[Saved entries]
########################################

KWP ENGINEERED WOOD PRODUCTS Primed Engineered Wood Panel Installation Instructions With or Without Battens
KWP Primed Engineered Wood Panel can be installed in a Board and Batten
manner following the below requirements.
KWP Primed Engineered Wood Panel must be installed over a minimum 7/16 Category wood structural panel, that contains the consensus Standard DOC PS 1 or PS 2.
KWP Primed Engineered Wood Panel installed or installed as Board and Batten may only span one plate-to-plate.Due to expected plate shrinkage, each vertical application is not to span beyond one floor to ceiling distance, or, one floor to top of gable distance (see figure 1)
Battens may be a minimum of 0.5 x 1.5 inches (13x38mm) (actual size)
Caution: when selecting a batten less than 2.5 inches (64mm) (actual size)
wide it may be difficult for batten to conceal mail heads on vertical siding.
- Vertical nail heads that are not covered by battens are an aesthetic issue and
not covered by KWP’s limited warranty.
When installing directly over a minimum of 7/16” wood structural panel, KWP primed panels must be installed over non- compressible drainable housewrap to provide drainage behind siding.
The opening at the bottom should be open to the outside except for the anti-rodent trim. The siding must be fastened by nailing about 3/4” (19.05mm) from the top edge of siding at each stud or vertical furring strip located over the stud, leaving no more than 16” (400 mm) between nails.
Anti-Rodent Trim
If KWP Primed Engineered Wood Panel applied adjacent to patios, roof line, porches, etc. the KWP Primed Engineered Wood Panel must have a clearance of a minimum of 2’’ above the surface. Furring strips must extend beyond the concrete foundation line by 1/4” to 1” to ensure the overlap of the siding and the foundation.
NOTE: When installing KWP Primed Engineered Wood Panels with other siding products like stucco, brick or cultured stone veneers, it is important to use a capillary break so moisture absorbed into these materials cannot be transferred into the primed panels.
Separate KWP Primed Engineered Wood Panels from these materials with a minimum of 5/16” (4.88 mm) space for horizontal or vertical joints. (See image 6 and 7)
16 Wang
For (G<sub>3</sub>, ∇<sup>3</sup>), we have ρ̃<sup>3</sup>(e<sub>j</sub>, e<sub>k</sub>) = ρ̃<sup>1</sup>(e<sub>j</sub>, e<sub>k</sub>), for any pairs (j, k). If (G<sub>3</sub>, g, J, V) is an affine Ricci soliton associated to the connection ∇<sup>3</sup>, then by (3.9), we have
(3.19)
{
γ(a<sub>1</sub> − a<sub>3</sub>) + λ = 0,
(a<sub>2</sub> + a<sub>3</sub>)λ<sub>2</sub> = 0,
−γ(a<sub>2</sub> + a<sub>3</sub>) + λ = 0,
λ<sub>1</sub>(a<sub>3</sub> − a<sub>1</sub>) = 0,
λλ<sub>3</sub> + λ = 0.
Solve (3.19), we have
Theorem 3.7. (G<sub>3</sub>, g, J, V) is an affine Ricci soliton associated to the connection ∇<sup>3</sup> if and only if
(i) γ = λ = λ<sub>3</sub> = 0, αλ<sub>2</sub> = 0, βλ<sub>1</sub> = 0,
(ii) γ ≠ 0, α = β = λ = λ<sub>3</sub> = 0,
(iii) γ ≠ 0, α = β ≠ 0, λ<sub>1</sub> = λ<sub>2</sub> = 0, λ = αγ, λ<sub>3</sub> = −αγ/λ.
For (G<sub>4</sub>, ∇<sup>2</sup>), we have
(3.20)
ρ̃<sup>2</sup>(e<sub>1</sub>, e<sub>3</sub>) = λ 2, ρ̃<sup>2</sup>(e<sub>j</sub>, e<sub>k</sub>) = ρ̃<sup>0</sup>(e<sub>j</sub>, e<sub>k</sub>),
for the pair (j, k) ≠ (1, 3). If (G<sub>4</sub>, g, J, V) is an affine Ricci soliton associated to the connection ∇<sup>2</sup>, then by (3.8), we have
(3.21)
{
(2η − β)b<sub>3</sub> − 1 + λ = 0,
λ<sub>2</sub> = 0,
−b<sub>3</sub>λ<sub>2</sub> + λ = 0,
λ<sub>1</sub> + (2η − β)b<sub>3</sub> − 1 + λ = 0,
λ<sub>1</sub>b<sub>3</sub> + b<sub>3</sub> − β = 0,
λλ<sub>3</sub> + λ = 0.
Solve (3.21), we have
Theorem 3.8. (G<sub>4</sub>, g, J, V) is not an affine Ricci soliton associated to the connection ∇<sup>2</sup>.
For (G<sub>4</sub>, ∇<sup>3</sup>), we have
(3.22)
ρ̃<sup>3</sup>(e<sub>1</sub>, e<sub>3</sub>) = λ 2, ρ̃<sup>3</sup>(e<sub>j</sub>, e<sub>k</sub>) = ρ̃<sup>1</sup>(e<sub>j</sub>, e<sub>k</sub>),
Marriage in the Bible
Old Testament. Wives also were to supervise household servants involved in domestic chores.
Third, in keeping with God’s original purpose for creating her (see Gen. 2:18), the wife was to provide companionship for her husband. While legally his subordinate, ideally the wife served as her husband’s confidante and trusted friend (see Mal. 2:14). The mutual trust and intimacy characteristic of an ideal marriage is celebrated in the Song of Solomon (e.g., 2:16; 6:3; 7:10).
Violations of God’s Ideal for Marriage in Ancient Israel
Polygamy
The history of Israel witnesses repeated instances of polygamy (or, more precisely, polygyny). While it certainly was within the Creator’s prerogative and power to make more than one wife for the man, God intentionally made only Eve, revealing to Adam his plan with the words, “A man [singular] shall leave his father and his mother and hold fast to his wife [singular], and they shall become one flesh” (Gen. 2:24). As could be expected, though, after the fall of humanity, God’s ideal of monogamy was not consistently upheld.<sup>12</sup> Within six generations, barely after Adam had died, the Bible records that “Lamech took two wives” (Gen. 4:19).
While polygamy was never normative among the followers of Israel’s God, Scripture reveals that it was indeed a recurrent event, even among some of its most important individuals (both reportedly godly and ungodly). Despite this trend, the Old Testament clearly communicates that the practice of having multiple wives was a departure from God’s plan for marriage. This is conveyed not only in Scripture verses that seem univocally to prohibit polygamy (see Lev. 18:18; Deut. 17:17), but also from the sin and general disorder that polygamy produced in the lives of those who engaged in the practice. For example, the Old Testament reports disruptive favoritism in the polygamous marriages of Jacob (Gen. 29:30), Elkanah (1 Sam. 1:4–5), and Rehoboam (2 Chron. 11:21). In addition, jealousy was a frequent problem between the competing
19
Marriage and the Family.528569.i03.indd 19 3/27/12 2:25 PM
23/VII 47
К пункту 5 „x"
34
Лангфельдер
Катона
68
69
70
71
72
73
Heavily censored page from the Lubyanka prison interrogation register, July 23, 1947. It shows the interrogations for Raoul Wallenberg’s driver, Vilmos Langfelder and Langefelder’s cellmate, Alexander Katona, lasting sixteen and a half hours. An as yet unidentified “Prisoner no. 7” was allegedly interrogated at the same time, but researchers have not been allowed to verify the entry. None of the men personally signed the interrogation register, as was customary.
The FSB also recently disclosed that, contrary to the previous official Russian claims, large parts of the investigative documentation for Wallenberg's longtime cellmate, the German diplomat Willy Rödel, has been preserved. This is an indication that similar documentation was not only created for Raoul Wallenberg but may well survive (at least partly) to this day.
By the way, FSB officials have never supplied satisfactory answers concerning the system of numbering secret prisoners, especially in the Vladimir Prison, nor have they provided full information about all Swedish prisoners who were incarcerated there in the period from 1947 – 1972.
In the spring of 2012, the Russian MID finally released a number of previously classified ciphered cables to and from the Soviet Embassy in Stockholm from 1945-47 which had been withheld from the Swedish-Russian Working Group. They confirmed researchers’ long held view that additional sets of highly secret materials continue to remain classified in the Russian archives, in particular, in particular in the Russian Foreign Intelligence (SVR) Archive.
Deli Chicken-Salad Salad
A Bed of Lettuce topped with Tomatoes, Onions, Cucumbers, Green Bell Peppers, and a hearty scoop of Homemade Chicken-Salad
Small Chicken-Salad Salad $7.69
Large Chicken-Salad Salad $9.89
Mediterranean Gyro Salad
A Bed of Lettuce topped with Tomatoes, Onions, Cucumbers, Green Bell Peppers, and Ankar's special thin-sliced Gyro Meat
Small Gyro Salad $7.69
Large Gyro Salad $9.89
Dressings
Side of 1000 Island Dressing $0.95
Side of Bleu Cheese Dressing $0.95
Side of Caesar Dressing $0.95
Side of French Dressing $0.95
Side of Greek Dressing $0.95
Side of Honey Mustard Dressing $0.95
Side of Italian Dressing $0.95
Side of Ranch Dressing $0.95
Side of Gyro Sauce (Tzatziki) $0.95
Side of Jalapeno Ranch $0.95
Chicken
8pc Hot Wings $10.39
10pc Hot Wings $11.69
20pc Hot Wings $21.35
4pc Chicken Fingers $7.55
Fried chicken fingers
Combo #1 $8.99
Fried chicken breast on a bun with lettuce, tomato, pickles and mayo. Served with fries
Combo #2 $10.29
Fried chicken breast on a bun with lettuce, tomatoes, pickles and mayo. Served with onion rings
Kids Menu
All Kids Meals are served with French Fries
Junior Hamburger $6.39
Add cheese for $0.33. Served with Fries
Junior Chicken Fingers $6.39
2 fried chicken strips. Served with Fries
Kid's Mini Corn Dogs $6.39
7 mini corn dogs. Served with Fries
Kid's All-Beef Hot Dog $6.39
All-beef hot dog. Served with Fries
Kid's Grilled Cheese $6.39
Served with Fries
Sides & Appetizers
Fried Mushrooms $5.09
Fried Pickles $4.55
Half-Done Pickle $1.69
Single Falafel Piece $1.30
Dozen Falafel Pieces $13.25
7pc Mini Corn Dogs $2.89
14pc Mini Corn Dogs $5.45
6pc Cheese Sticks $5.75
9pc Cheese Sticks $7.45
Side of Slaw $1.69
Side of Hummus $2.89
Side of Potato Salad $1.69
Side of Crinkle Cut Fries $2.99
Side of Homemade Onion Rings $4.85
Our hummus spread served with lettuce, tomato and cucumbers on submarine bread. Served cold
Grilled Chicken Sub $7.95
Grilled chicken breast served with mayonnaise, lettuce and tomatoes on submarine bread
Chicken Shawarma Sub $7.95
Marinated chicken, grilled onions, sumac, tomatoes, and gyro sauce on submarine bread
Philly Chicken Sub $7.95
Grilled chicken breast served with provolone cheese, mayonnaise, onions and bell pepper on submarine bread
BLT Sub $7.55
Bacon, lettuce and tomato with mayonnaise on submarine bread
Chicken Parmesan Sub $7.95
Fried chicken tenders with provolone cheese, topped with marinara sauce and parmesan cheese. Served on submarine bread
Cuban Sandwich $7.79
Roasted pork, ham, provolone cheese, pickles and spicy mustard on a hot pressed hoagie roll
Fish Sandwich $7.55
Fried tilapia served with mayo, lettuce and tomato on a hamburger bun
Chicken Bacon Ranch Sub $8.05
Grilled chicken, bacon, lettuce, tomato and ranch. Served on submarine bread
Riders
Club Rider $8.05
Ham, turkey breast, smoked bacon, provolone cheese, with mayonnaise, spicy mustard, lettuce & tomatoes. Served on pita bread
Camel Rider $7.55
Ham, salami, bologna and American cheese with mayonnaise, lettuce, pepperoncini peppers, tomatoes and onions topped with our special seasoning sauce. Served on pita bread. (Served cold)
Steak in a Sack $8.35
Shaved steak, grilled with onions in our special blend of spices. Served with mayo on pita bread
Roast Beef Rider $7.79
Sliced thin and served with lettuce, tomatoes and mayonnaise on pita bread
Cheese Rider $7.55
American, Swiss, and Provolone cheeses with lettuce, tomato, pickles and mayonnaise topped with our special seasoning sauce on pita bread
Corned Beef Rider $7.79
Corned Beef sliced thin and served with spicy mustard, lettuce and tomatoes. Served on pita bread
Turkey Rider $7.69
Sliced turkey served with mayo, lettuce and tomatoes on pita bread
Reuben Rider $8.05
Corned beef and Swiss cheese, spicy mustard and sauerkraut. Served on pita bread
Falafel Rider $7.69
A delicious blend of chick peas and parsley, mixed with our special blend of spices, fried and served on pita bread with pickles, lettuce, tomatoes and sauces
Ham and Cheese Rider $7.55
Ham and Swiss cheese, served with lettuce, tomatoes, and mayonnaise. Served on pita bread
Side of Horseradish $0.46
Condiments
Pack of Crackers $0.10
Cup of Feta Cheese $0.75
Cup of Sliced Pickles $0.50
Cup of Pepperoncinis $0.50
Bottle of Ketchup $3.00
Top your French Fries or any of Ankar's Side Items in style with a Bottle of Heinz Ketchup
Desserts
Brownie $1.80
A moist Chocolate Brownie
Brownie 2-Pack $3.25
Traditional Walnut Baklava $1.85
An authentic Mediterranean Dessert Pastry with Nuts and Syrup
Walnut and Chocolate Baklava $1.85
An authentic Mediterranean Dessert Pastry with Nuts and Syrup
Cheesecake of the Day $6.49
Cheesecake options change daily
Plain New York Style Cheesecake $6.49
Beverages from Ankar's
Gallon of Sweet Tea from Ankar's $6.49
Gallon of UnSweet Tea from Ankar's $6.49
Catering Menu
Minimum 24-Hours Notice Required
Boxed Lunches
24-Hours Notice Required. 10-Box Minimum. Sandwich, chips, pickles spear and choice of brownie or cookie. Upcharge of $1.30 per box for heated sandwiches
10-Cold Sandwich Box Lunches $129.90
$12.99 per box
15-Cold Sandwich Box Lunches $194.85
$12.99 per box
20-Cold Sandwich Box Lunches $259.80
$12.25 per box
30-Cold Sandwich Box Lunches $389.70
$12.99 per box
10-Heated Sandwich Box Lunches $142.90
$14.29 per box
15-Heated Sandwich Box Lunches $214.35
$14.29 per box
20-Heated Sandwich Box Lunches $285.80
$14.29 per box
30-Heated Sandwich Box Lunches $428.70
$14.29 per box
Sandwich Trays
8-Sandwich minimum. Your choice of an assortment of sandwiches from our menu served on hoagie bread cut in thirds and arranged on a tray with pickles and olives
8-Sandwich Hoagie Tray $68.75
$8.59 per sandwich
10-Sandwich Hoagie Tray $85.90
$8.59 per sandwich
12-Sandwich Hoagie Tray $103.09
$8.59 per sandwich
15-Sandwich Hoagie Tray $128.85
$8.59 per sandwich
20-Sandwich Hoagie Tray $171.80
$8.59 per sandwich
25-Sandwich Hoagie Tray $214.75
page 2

########################################

◆ **ACTIVITY**: Where the data above reaches the line holding "Junior Hamburger $6.39", begin printing, and stop after the line holding "Grilled Chicken Sub $7.95". Each line must be reproduced exactly, with nothing else added.

◆ **RESPONSE TO THIS TASK**:
Junior Hamburger $6.39
Add cheese for $0.33. Served with Fries
Junior Chicken Fingers $6.39
2 fried chicken strips. Served with Fries
Kid's Mini Corn Dogs $6.39
7 mini corn dogs. Served with Fries
Kid's All-Beef Hot Dog $6.39
All-beef hot dog. Served with Fries
Kid's Grilled Cheese $6.39
Served with Fries
Sides & Appetizers
Fried Mushrooms $5.09
Fried Pickles $4.55
Half-Done Pickle $1.69
Single Falafel Piece $1.30
Dozen Falafel Pieces $13.25
7pc Mini Corn Dogs $2.89
14pc Mini Corn Dogs $5.45
6pc Cheese Sticks $5.75
9pc Cheese Sticks $7.45
Side of Slaw $1.69
Side of Hummus $2.89
Side of Potato Salad $1.69
Side of Crinkle Cut Fries $2.99
Side of Homemade Onion Rings $4.85
Our hummus spread served with lettuce, tomato and cucumbers on submarine bread. Served cold
Grilled Chicken Sub $7.95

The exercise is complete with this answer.